According to Al Khader, the NOC has adopted a more proactive policy in recent years, realigning its regulations to create a number of sustainable partnerships between offset obligors and private investors. The NOC had listed several projects at the pre-approval stage in 2012, including provision of a carbon dioxide capture and recovery system for a petrochemicals plant, a consultancy body to address environmental damage to marine areas and construction of a manufacturing facility for pre-cast construction materials.

In September 2013 the NOC announced that the Touristic Enterprises Company (TEC) is seeking private partners to establish a joint venture that will develop and expand Entertainment City into a major recreational destination. TEC hopes to establish a joint venture with Kuwaiti and foreign firms, including foreign offset obligors, in the development of Entertainment City, with private firms slated to develop, manage and maintain the city, including water and sewage networks, air conditioning systems and secondary power stations. The NOC also announced in March 2014 that it hopes to establish a partnership between interested foreign offset obligors and the Dasman Diabetes Institute (DDI), the Harvard Medical School-affiliated Joslin Diabetes Centre and the University of Dundee. The project will specialise in training health care professionals.
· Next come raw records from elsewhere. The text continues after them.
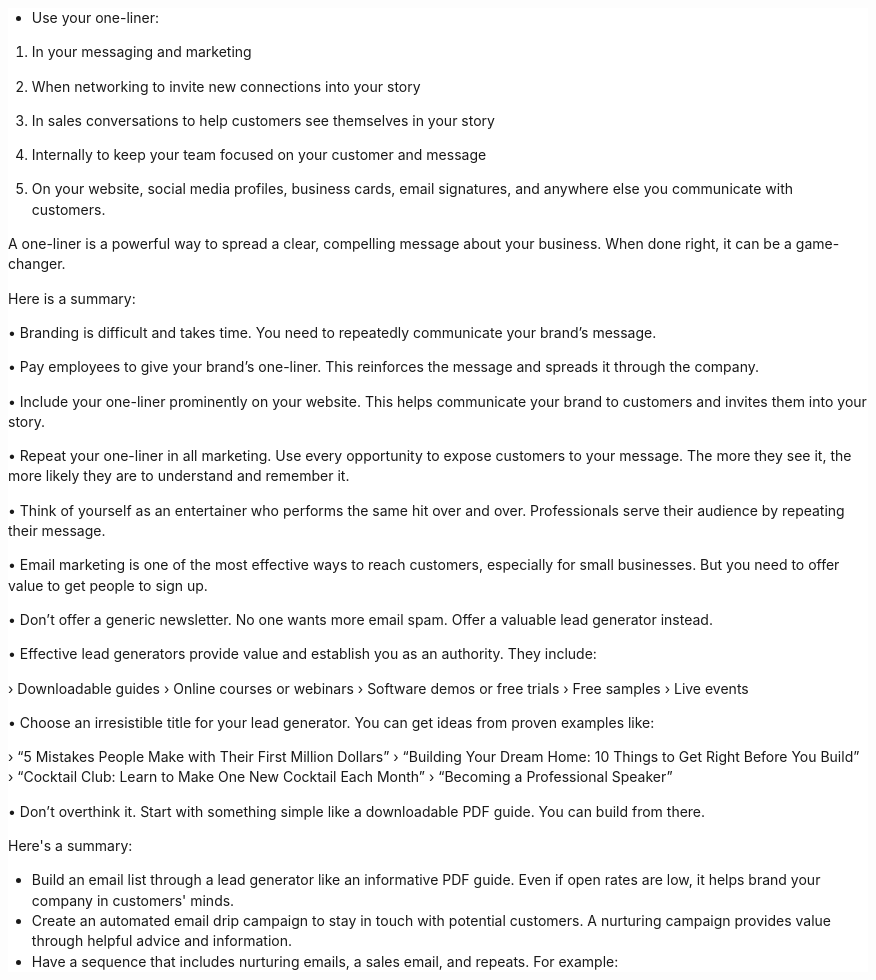 - Use your one-liner:

1. In your messaging and marketing 
2. When networking to invite new connections into your story
3. In sales conversations to help customers see themselves in your story 
4. Internally to keep your team focused on your customer and message

5. On your website, social media profiles, business cards, email signatures, and anywhere else you communicate with customers.

A one-liner is a powerful way to spread a clear, compelling message about your business. When done right, it can be a game-changer.

 Here is a summary:

• Branding is difficult and takes time. You need to repeatedly communicate your brand’s message.

• Pay employees to give your brand’s one-liner. This reinforces the message and spreads it through the company.

• Include your one-liner prominently on your website. This helps communicate your brand to customers and invites them into your story.

• Repeat your one-liner in all marketing. Use every opportunity to expose customers to your message. The more they see it, the more likely they are to understand and remember it. 

• Think of yourself as an entertainer who performs the same hit over and over. Professionals serve their audience by repeating their message.

• Email marketing is one of the most effective ways to reach customers, especially for small businesses. But you need to offer value to get people to sign up.

• Don’t offer a generic newsletter. No one wants more email spam. Offer a valuable lead generator instead.

• Effective lead generators provide value and establish you as an authority. They include:

› Downloadable guides 
› Online courses or webinars
› Software demos or free trials
› Free samples
› Live events

• Choose an irresistible title for your lead generator. You can get ideas from proven examples like:

› “5 Mistakes People Make with Their First Million Dollars” 
› “Building Your Dream Home: 10 Things to Get Right Before You Build”
› “Cocktail Club: Learn to Make One New Cocktail Each Month”
› “Becoming a Professional Speaker” 

• Don’t overthink it. Start with something simple like a downloadable PDF guide. You can build from there.

 Here's a summary:

- Build an email list through a lead generator like an informative PDF guide. Even if open rates are low, it helps brand your company in customers' minds. 
- Create an automated email drip campaign to stay in touch with potential customers. A nurturing campaign provides value through helpful advice and information. 
- Have a sequence that includes nurturing emails, a sales email, and repeats. For example:
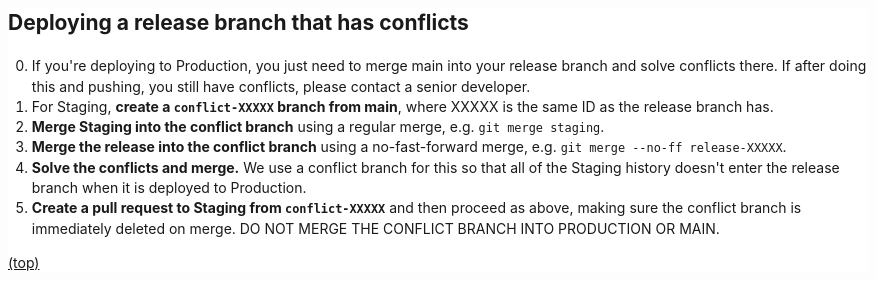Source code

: ## Deploying a release branch that has conflicts

0. If you're deploying to Production, you just need to merge main into your
   release branch and solve conflicts there. If after doing this and pushing,
   you still have conflicts, please contact a senior developer.
1. For Staging, **create a `conflict-XXXXX` branch from main**, where XXXXX is
   the same ID as the release branch has.
2. **Merge Staging into the conflict branch** using a regular merge, e.g. `git
   merge staging`.
3. **Merge the release into the conflict branch** using a no-fast-forward merge,
   e.g. `git merge --no-ff release-XXXXX`.
4. **Solve the conflicts and merge.** We use a conflict branch for this so that
   all of the Staging history doesn't enter the release branch when it is
   deployed to Production.
5. **Create a pull request to Staging from `conflict-XXXXX`** and then proceed as
   above, making sure the conflict branch is immediately deleted on merge.
   DO NOT MERGE THE CONFLICT BRANCH INTO PRODUCTION OR MAIN.


[(top)](#github-contribution-guidelines)
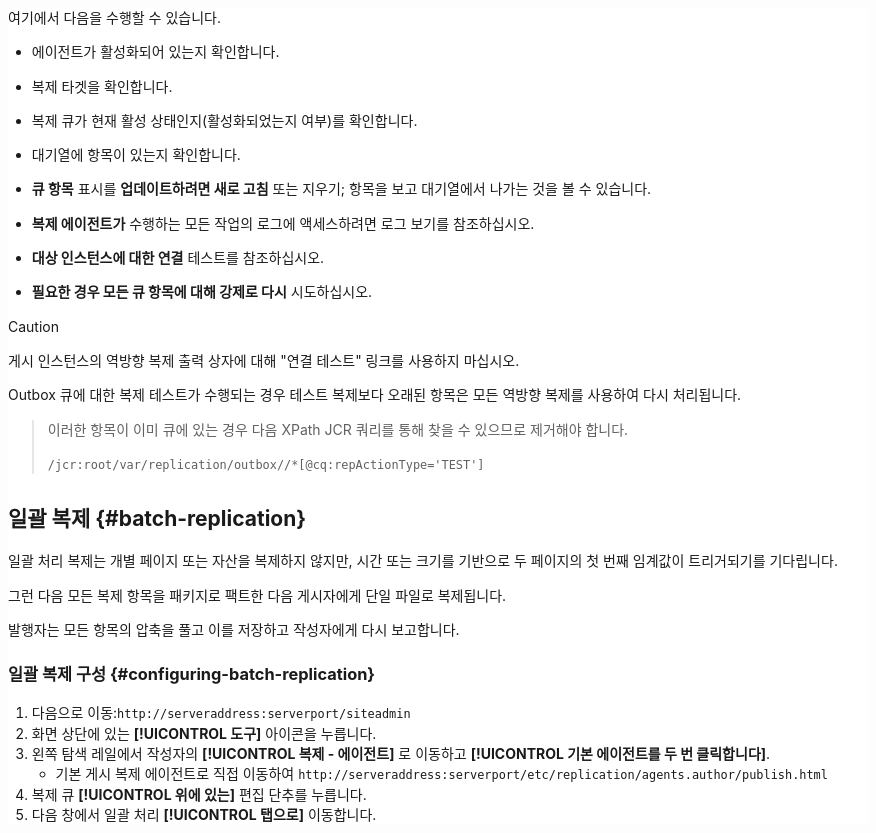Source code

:    여기에서 다음을 수행할 수 있습니다.

   * 에이전트가 활성화되어 있는지 확인합니다.
   * 복제 타겟을 확인합니다.
   * 복제 큐가 현재 활성 상태인지(활성화되었는지 여부)를 확인합니다.
   * 대기열에 항목이 있는지 확인합니다.
   * **큐 항목** 표시를 **업데이트하려면 새로 고침** 또는 지우기; 항목을 보고 대기열에서 나가는 것을 볼 수 있습니다.

   * **복제 에이전트가** 수행하는 모든 작업의 로그에 액세스하려면 로그 보기를 참조하십시오.
   * **대상 인스턴스에 대한 연결** 테스트를 참조하십시오.
   * **필요한 경우 모든 큐 항목에 대해 강제로 다시** 시도하십시오.

   >[!CAUTION]
   >
   >게시 인스턴스의 역방향 복제 출력 상자에 대해 &quot;연결 테스트&quot; 링크를 사용하지 마십시오.
   >
   >
   >Outbox 큐에 대한 복제 테스트가 수행되는 경우 테스트 복제보다 오래된 항목은 모든 역방향 복제를 사용하여 다시 처리됩니다.

   >이러한 항목이 이미 큐에 있는 경우 다음 XPath JCR 쿼리를 통해 찾을 수 있으므로 제거해야 합니다.
   >
   >
   >`/jcr:root/var/replication/outbox//*[@cq:repActionType='TEST']`

## 일괄 복제 {#batch-replication}

일괄 처리 복제는 개별 페이지 또는 자산을 복제하지 않지만, 시간 또는 크기를 기반으로 두 페이지의 첫 번째 임계값이 트리거되기를 기다립니다.

그런 다음 모든 복제 항목을 패키지로 팩트한 다음 게시자에게 단일 파일로 복제됩니다.

발행자는 모든 항목의 압축을 풀고 이를 저장하고 작성자에게 다시 보고합니다.

### 일괄 복제 구성 {#configuring-batch-replication}

1. 다음으로 이동:`http://serveraddress:serverport/siteadmin`
1. 화면 상단에 있는 **[!UICONTROL 도구]** 아이콘을 누릅니다.
1. 왼쪽 탐색 레일에서 작성자의 **[!UICONTROL 복제 - 에이전트]** 로 이동하고 **[!UICONTROL 기본 에이전트를 두 번 클릭합니다]**.
   * 기본 게시 복제 에이전트로 직접 이동하여 `http://serveraddress:serverport/etc/replication/agents.author/publish.html`
1. 복제 큐 **[!UICONTROL 위에 있는]** 편집 단추를 누릅니다.
1. 다음 창에서 일괄 처리 **[!UICONTROL 탭으로]** 이동합니다.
“In 2014 we intend to expand our efforts towards achieving offset partnership projects. In fact, there are currently a number of sectors that could provide lucrative investment opportunities for foreign offset obligors, which firms can implement in partnership with Kuwaiti private sector investors. These opportunities include projects in the electric power, water resources, infrastructure, education, health, urban development, public services and others,” Al Khader told OBG.